Tuesday, May 03, 2005

Federal Reserve and Monetary Policy: Inflation is Well Contained

Is long term inflation well contained? Two key data indicate that this is true (so far). Capacity Utilization is at 79.4% (the fed is usually worried when this number is around 85%) and there is still slack in the labor market. Notice, I did not say that there is inflation and inflationary expectations due to the labor market at full employment. In other words words, an unemployment rate at 5.2% is not the true measure of how close the US is toward full employment. One needs to read the details of the household survey.

See table A-12 of the Employment Situation Report.

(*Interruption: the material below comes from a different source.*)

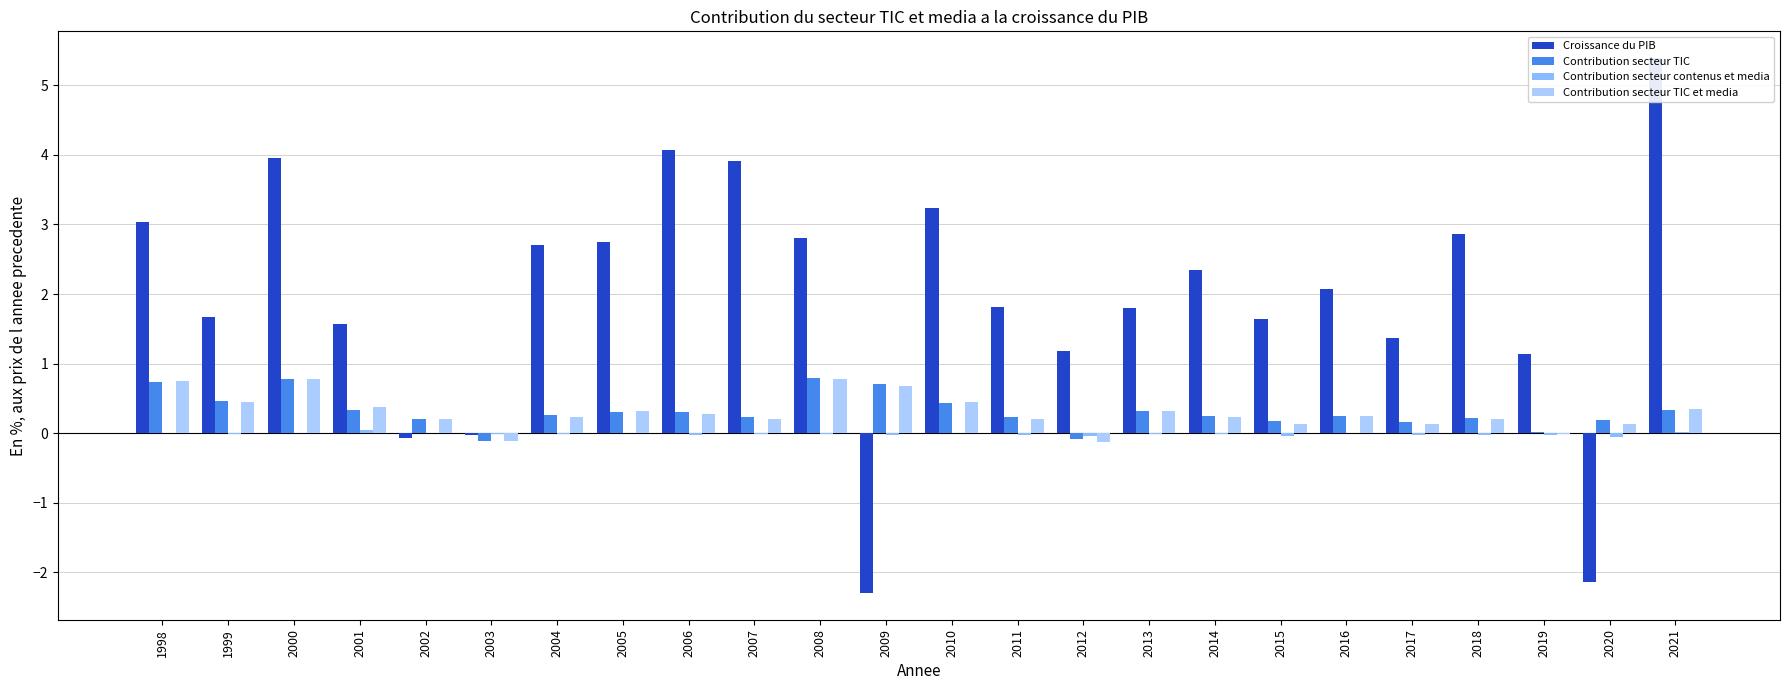

What is the total value across all series at 2008?

4.4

Subsection U-5: Marginally attached workers are persons who currently are neither working nor looking for work but indicate that they want and are available for a job and have looked for work sometime in the recent past. Discouraged workers, a subset of the marginally attached, have given a job-market related reason for not currently looking for a job.

The current numbers are 6.4% not seasonal adjusted and 6.2% seasonal adjusted. Notice that I did not include the part timers who are working part time for economic reasons (9.4% NSA 9.1% SA subsection U-6). I did this because these can still increase inflation and inflationary expectations.

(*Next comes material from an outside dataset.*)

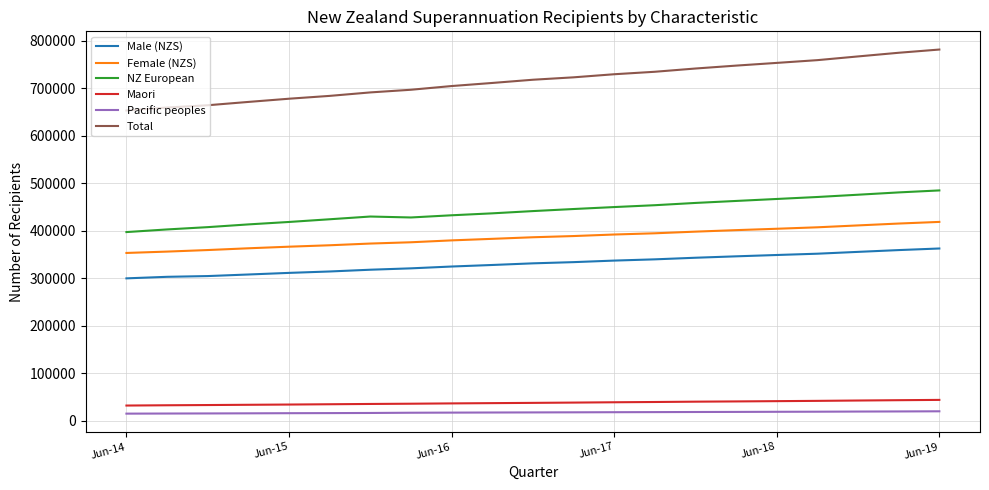

True or false: Maori and Female (NZS) cross at least once.

False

Some peoples' insistence that the household data shows that there is a phantom job market is misplaced. All one needs to do is to read the details of the Technical Paper 63RV: Current Population Survey - Design and Methodology, issued March 2002 (in PDF format). It only takes a wrong population projection to turn marginal data into useless data. Right off the bat, I can think of one error that is not corrected in the population projection. Having 3 million illegal aliens enter this country each year, according to Time, is enough to throw the population samples off.

It is my opinion that the fed is not concerned about long term inflation because the removal of the carry trade will do their job. Fed Funds Target at 3% can be perceived, by some, as the end of free US dollars. The first indication of the removal of the carry trade will be in the commodities market. Prices should fall as no new contracts are picked up because of the cost of the US dollar. The US dollar now has some cost associated with it. Expect an increase in the volatility in the commodities' pits. Also, expect this volatility to spread into the derivatives market.

Watch out for falling rocks. The financial markets are in for an earthquake type ride in the coming months. Well at least it should look like an earthquake if one looks at the graphs.